- [REQUIRED ACTION 1]: In the ARIMA forecasting text, over how many months of total monthly demand is the model trained?
- [REQUIRED ACTION 2]: Reproduce the stretch of the ARIMA forecasting text from "The next parameter" through "negative lag 1.", word for word.

We can now review our transformed data using what are called Autocorrelation Functions (ACF) and Partial Autocorrelation Functions (PACF). This allows us to check whether the residuals (errors) are correlated with time series lags. For instance, if there was a cyclical trend every 3 months, we might see the data having high values at lag 3. In the plots in Figure 8, we see even with our transformed data, there are lags outside of the blue region of acceptable lag values. We have some correlations (see PACF) at lag 1, 4, 8, 9 and high lags after 12. However, the ARIMA forecasting model can help when the lag variables are not due to seasonality components. (In the case that lags are due to seasonality components and double exponential smoothing isn’t adequately detrending the data, this should become apparent in our final ACF and PACF charts after tuning the ARIMA parameters.)
Modeling with ARIMA
We use ARIMA for this example, but in practice we would compare multiple forecasting models to determine what would work best for our data. Regardless of the model we train, we have to tune the model to our data. To do so, we need a training and validation set. In most cases, we will also hold out a final dataset to test the data after we’ve finished all our model tuning and changes. In our example, we train our data on the total monthly demand over a period of 50 months. Our validation set then covers another 10 months.
In our ARIMA model, we need to optimize for three parameters including autoregressor, difference order and the movingaverage. Selecting the best parameters is an iterative process which requires reviewing the PACF and ACF plots. We first want to optimize the differenced order parameter. To do so we look at the PACF and ACF plots we showed before and see if the lag 1 in the autocorrelation is zero or negative. If it is, we don’t need to increase the difference order parameter. If lag 1 was positive we could increase the difference order. In the case where we get very low correlations, we may need to reduce the difference order. Referring to our previous PACF and ACF plots, we have a positive lag, so we will increase the differenced order. We fit a model with a differenced order of 0 and 1 and review which model has a better fit. We can see that with ARIMA (0,1,0) (where 1 is the differenced order of 1), the model has a slightly improved performance with a lower AIC and BIC. In the plots in Figure 10 we also see the variance has decreased.
The next parameter we could adjust is the moving average order. However, we don’t see a negative value or sharp drop off at lag one so we don’t increase the order. The final parameter is the autoregressor which we also don’t increase as we don’t have a negative lag 1.
Finally, we can view the PACF and ACF of the residuals again with our final model ARIMA (0, 1, 0). Our tuned ARIMA parameters have helped reduce the lag autocorrelations. However, there are still a few points outside the blue area which suggests we could look at seasonality components using models like SARIMA (Seasonal Autoregressive Integrated Moving Average) or Prophet (an additive model that fits nonlinear trends with seasonality and holiday effects).
ARIMA Modeling Results
While we expect to find better performance looking at seasonality models, let’s review the ARIMA model predictions and see how we are doing. Since the company wants to make predictions two months into the future, our model makes two initial predictions using our training data. Rather than predicting the third month, we will add one more month of data to our model, refit the model, and make our next prediction and so on. This method of making predictions is called walk forward validation. For our demonstration, we held out a test set of ten months, so we can compare ten predictions on unseen data, just for this purpose. Following this method, the ARIMA model returns the results shown in Figure 12.

- [MATERIAL SUPPLIED]:
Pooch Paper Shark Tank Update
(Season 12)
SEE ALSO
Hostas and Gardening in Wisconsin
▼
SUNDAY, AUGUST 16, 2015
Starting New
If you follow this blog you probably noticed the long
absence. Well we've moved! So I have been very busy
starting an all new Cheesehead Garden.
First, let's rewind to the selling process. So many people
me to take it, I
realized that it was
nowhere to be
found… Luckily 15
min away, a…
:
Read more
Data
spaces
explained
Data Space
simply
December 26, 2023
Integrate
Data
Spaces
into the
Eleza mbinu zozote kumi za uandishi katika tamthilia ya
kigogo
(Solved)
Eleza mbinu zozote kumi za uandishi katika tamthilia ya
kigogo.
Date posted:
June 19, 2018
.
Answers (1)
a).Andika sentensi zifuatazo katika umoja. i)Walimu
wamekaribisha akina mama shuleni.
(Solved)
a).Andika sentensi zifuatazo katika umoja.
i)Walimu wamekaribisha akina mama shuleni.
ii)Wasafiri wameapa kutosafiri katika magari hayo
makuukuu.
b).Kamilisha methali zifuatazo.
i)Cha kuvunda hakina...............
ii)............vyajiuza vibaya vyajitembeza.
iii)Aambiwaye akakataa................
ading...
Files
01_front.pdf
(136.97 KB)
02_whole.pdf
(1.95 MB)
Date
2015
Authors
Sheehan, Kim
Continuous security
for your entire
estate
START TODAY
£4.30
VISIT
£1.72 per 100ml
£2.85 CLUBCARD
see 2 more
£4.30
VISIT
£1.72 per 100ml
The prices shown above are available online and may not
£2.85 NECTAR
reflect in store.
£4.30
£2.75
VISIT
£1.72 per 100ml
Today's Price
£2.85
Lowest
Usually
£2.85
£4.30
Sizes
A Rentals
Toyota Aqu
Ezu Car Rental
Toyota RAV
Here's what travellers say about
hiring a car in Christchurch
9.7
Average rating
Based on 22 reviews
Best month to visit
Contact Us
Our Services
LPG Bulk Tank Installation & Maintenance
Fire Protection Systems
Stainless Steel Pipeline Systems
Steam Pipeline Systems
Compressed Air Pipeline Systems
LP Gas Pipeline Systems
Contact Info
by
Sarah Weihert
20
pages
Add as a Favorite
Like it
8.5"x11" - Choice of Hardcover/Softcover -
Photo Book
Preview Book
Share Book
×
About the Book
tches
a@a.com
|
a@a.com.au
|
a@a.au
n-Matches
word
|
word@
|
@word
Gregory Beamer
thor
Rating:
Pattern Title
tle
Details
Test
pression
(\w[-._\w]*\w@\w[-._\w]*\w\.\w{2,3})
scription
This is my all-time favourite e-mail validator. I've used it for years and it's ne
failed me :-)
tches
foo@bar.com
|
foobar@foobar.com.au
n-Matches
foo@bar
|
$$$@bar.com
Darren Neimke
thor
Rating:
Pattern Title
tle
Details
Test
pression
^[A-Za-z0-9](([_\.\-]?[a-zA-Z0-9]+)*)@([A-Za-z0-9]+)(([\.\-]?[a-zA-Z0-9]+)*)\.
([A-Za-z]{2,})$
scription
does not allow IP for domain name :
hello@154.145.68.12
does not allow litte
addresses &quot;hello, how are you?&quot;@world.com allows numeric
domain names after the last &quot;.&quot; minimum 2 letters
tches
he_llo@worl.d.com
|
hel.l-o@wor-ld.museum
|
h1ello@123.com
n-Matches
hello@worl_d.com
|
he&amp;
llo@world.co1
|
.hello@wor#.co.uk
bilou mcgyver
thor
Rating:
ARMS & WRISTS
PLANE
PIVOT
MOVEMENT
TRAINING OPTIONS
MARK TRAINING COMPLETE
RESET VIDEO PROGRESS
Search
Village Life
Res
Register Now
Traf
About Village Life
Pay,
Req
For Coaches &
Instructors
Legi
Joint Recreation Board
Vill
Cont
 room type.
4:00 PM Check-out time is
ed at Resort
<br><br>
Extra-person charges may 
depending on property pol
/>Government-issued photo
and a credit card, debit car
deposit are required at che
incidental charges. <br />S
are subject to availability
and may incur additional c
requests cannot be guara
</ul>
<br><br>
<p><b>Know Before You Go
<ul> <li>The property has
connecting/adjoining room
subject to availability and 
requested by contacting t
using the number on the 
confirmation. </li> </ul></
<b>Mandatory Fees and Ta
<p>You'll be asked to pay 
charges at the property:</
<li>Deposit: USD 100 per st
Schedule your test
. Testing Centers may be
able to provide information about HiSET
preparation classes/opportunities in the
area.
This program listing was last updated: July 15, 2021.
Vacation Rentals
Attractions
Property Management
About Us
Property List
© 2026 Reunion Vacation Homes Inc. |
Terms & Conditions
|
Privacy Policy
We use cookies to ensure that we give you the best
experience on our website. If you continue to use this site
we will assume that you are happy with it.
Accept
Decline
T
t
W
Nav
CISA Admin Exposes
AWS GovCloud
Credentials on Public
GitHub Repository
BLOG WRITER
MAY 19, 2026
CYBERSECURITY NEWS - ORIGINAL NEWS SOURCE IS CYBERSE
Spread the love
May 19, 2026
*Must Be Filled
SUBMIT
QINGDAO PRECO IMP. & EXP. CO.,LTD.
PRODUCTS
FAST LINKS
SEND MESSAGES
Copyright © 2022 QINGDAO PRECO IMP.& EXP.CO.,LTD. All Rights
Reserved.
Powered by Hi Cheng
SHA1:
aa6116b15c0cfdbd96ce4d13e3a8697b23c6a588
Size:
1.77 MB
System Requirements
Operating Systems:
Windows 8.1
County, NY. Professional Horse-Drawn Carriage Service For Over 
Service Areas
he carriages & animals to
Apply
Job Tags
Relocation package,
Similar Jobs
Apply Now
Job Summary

- [EXERCISE SOLUTION 1]: 50 months.

- [EXERCISE SOLUTION 2]:
The next parameter we could adjust is the moving average order. However, we don’t see a negative value or sharp drop off at lag one so we don’t increase the order. The final parameter is the autoregressor which we also don’t increase as we don’t have a negative lag 1.